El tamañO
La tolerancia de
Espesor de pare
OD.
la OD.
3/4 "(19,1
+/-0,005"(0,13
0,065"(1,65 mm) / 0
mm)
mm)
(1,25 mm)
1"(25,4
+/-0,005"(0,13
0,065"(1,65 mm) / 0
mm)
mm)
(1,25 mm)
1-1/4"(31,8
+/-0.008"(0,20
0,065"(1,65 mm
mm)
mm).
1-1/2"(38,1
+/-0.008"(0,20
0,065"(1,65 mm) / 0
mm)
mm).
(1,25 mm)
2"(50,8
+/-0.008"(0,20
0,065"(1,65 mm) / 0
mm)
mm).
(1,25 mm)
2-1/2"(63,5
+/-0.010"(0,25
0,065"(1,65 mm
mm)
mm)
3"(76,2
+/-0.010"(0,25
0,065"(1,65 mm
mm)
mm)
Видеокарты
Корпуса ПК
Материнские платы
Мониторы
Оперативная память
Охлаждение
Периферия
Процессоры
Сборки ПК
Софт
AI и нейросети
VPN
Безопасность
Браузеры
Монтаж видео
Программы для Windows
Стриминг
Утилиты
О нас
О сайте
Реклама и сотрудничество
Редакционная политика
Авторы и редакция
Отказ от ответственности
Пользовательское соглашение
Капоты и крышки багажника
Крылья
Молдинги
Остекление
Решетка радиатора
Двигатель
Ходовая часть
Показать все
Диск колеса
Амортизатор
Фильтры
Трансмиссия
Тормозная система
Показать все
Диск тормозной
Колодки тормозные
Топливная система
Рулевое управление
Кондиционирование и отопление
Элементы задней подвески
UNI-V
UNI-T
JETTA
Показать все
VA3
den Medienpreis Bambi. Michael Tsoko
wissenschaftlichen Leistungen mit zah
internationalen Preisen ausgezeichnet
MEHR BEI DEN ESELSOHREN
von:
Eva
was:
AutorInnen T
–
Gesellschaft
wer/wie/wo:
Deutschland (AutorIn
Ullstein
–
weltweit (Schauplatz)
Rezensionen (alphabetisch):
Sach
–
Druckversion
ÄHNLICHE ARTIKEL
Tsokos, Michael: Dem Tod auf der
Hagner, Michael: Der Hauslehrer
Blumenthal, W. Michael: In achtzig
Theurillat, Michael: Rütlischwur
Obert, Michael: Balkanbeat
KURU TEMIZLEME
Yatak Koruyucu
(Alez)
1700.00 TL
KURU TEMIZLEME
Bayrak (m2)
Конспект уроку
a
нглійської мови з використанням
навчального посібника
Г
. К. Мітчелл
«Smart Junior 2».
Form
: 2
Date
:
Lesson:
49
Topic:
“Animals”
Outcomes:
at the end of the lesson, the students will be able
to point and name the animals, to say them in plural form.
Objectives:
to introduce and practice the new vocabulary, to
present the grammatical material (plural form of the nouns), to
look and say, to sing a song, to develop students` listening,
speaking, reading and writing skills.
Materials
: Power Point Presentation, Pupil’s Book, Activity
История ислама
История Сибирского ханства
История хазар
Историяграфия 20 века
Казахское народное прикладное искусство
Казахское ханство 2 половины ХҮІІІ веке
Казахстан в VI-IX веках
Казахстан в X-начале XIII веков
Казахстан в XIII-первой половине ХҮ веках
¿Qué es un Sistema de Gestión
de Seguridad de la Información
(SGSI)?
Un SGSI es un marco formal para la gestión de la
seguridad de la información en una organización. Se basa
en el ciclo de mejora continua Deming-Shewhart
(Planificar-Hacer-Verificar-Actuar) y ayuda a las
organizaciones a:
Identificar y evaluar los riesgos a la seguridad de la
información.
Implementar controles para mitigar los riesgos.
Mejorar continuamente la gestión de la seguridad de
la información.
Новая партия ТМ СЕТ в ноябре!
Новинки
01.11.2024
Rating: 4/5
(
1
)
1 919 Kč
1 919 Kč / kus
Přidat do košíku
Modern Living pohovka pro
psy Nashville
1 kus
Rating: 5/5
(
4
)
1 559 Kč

# What is needed
Please reproduce exactly the lines in the listing above from the one containing "Ходовая часть" through the one containing "wissenschaftlichen Leistungen mit zah", both included, and nothing more.

# Result of this task
Ходовая часть
Показать все
Диск колеса
Амортизатор
Фильтры
Трансмиссия
Тормозная система
Показать все
Диск тормозной
Колодки тормозные
Топливная система
Рулевое управление
Кондиционирование и отопление
Элементы задней подвески
UNI-V
UNI-T
JETTA
Показать все
VA3
den Medienpreis Bambi. Michael Tsoko
wissenschaftlichen Leistungen mit zah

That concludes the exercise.